Parfois, on se demande si la ville ne nous manque pas un peu. Et puis, à chaque fois qu’on y va, on se fatigue vite, on s’aperçoit qu’on est bien là où on est” répond Zoé quand on lui demande s'ils se plaisent sur l’île. “Et puis, il commence à y avoir plein de choses qui s’organisent ici, par des groupes de jeunes, dont des copains à nous. Des événements, des soirées. On a envie d’en être” complète Félix.



Zoé et Félix ont respectivement 25 et 26 ans. Ils semblent s’épanouir dans ce mode de vie qu’ils ne doivent qu’à leur travail et leurs bonnes idées.
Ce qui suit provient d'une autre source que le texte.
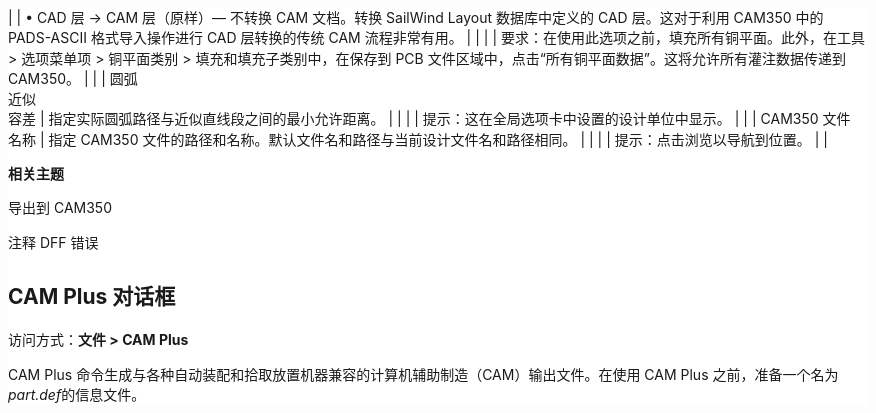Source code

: |                                    | • CAD 层 -> CAM 层（原样）— 不转换 CAM 文档。转换 SailWind Layout 数据库中定义的 CAD 层。这对于利用 CAM350 中的 PADS-ASCII 格式导入操作进行 CAD 层转换的传统 CAM 流程非常有用。                                                                                                                                                                                                                                                                                                                                                                                                                                                                                                                                                                                                                                                                                                                                                                                    |  |
|                                    | 要求：在使用此选项之前，填充所有铜平面。此外，在工具 > 选项菜单项 > 铜平面类别 > 填充和填充子类别中，在保存到 PCB 文件区域中，点击“所有铜平面数据”。这将允许所有灌注数据传递到 CAM350。                                                                                                                                                                                                                                                                                                                                                                                                                                                                                                                                                                                                                                                                                                                                                                                        |  |
| 圆弧<br>近似<br>容差 | 指定实际圆弧路径与近似直线段之间的最小允许距离。                                                                                                                                                                                                                                                                                                                                                                                                                                                                                                                                                                                                                                                                                                                                                                                                                                                                                            |  |
|                                    | 提示：这在全局选项卡中设置的设计单位中显示。                                                                                                                                                                                                                                                                                                                                                                                                                                                                                                                                                                                                                                                                                                                                                                                                                                                                               |  |
| CAM350 文件<br>名称                | 指定 CAM350 文件的路径和名称。默认文件名和路径与当前设计文件名和路径相同。                                                                                                                                                                                                                                                                                                                                                                                                                                                                                                                                                                                                                                                                                                                                                                                                  |  |
|                                    | 提示：点击浏览以导航到位置。                                                                                                                                                                                                                                                                                                                                                                                                                                                                                                                                                                                                                                                                                                                                                                                                                                                                                                       |  |

**相关主题**

导出到 CAM350

注释 DFF 错误

## CAM Plus 对话框
访问方式：**文件 > CAM Plus**

CAM Plus 命令生成与各种自动装配和拾取放置机器兼容的计算机辅助制造（CAM）输出文件。在使用 CAM Plus 之前，准备一个名为*part.def*的信息文件。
Leur prochain moove ? “Avoir un potager à nous, dans lequel on produirait ce dont on a besoin pour le restaurant, qui nous permettrait de composter tous les bio-déchêts qu’on produit actuellement”, expliquent-ils. “Parce que ce qui me fait kiffer, moi, c’est d’aller chercher des petits légumes que Zoé va cuisiner”, ajoute Félix avec un sourire. “Ou bien monter un éco-lieu, qui créerait un cercle vertueux entre cuisine, potager, activités culturelles”, conclue Zoé. Affaire(s) à suivre. Et nous, on repart l’eau à la bouche avec notre houmous et notre curry sous le bras.